◆ **Working data**:
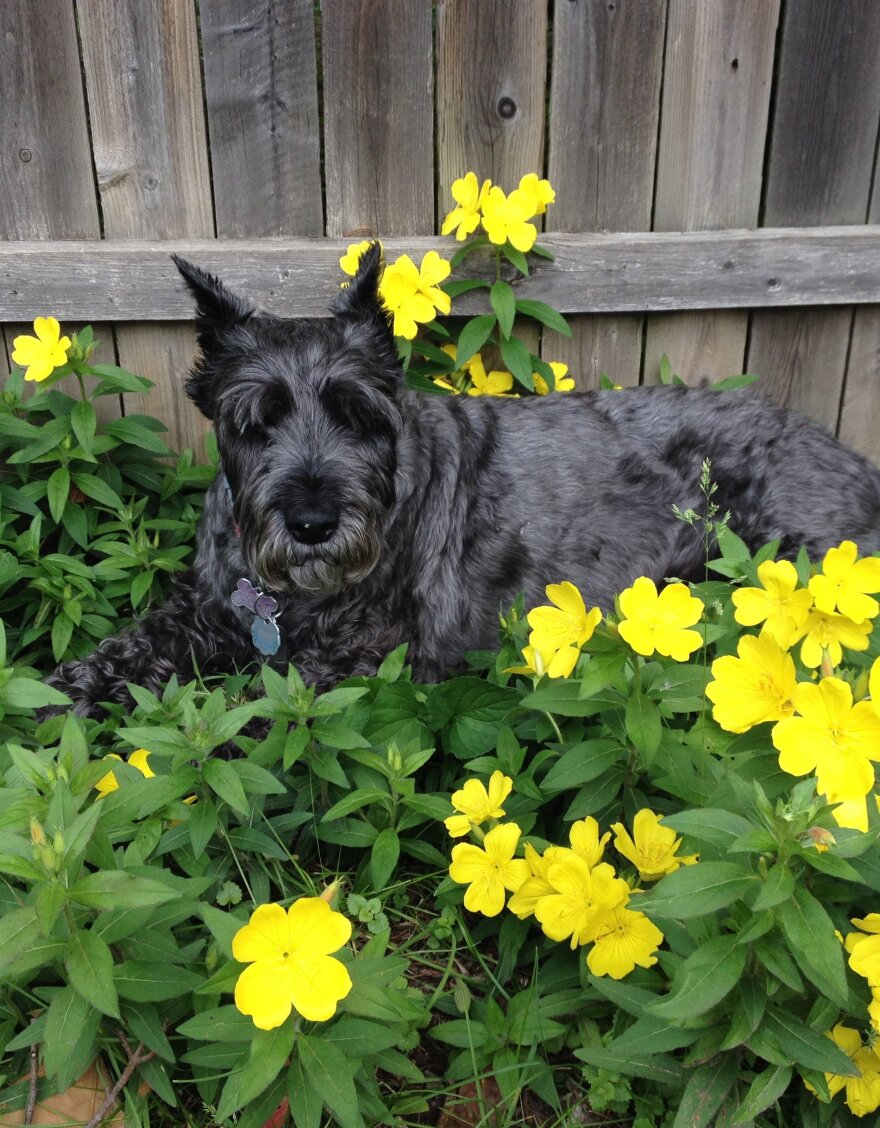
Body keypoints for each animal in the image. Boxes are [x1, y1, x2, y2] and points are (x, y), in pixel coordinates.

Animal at [49, 245, 880, 712]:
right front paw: (64, 695)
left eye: (362, 416)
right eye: (255, 421)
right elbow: (129, 644)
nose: (313, 523)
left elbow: (253, 705)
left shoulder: (359, 659)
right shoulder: (205, 609)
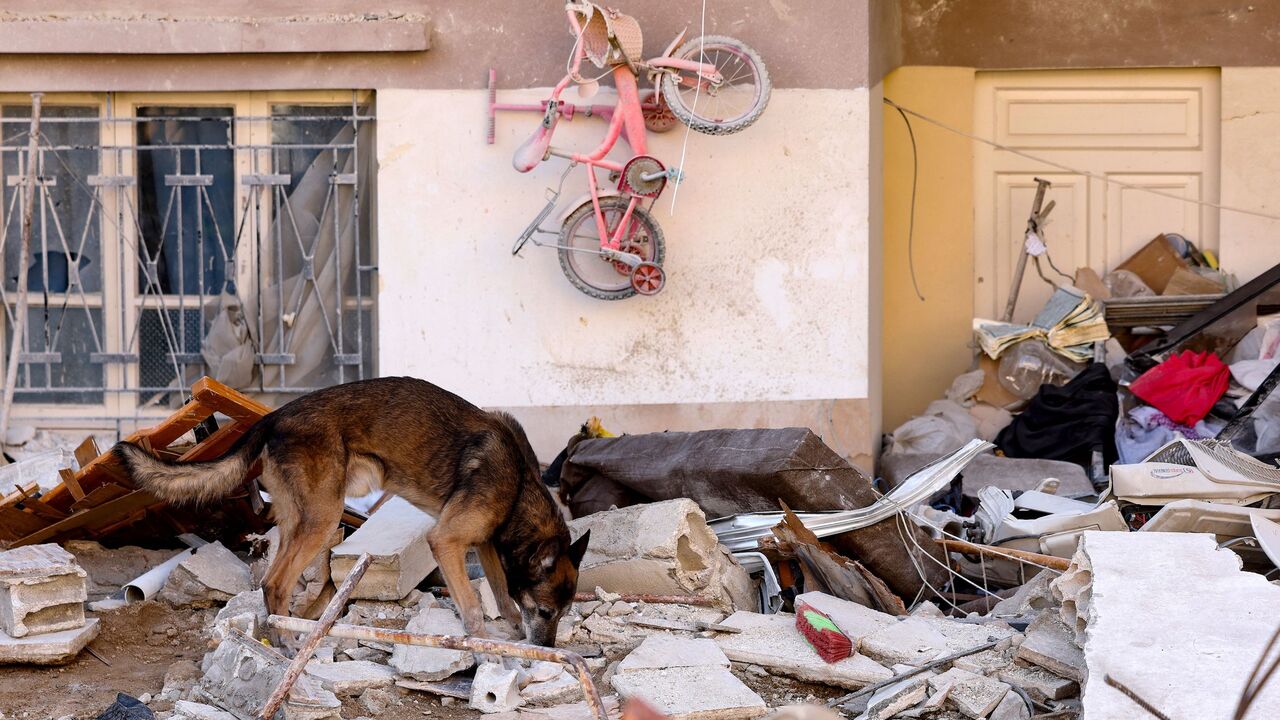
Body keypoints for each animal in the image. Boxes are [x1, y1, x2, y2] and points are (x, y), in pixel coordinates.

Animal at [112, 376, 586, 645]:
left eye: (562, 615)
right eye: (547, 613)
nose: (548, 649)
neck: (520, 484)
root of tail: (273, 417)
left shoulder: (485, 542)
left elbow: (503, 596)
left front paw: (511, 634)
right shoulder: (448, 540)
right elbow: (472, 607)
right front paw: (488, 653)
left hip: (301, 520)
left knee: (278, 583)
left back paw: (293, 633)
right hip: (323, 520)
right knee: (275, 584)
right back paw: (291, 645)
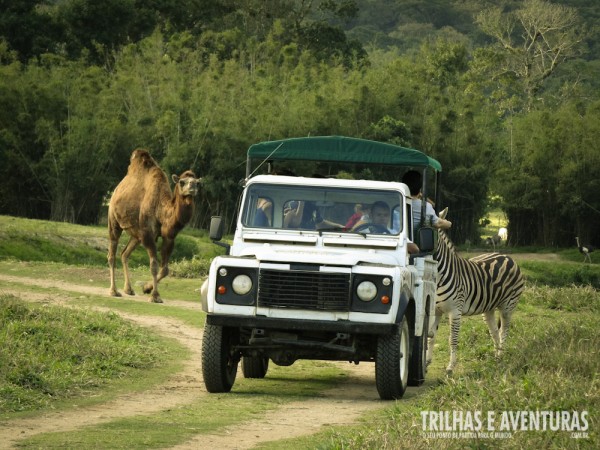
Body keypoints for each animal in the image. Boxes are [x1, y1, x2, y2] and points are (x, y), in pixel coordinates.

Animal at [108, 150, 202, 302]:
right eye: (182, 182)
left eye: (198, 183)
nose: (192, 188)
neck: (161, 211)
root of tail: (116, 190)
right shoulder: (148, 235)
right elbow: (154, 265)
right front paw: (155, 296)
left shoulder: (169, 237)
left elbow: (165, 269)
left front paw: (146, 288)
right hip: (113, 220)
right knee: (112, 253)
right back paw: (114, 291)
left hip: (136, 235)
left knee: (124, 254)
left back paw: (128, 289)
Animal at [426, 209, 524, 374]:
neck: (439, 276)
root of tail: (506, 256)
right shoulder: (435, 310)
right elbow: (431, 336)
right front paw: (426, 362)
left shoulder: (455, 311)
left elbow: (452, 339)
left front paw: (450, 366)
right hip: (488, 308)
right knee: (494, 331)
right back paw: (496, 357)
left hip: (508, 305)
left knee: (504, 330)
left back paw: (501, 355)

◆ **Try it**:
Please transcribe exactly the line containing "right shoulder: (205, 609)" and every later line through the end of the records above, omitting pictures.

◆ **Completed task**:
right shoulder: (205, 609)
Body keypoints for each animal in the image. Boxes are [x1, y1, x2, y2] and points are (x, y), in pixel coordinates.

Animal at [112, 376, 586, 645]:
left eye: (562, 615)
right eye: (547, 613)
nose: (548, 649)
neck: (520, 484)
root of tail: (273, 417)
left shoulder: (485, 542)
left elbow: (503, 596)
left front paw: (511, 634)
right shoulder: (448, 540)
right elbow: (472, 607)
right front paw: (488, 653)
left hip: (301, 520)
left knee: (278, 583)
left back paw: (293, 633)
right hip: (323, 520)
right knee: (275, 584)
right back paw: (291, 645)
Body keypoints for each animal in the image. Boxes are [x1, y1, x2, y2] and points are (x, y), in pixel coordinates.

Animal at [108, 150, 202, 302]:
right eye: (182, 182)
left eye: (198, 183)
nose: (192, 188)
neck: (161, 211)
root of tail: (116, 190)
right shoulder: (148, 235)
right elbow: (154, 265)
right front paw: (155, 296)
left shoulder: (169, 237)
left elbow: (165, 269)
left front paw: (146, 288)
right hip: (113, 220)
right knee: (112, 253)
right back paw: (114, 291)
left hip: (136, 235)
left knee: (124, 254)
left back paw: (128, 289)
Animal at [426, 209, 524, 374]:
neck: (439, 276)
root of tail: (506, 256)
right shoulder: (435, 310)
right elbow: (431, 336)
right front paw: (426, 362)
left shoulder: (455, 311)
left elbow: (452, 339)
left front paw: (450, 366)
right hip: (488, 308)
right knee: (494, 331)
right back paw: (496, 357)
left hip: (508, 305)
left knee: (504, 330)
left back paw: (501, 355)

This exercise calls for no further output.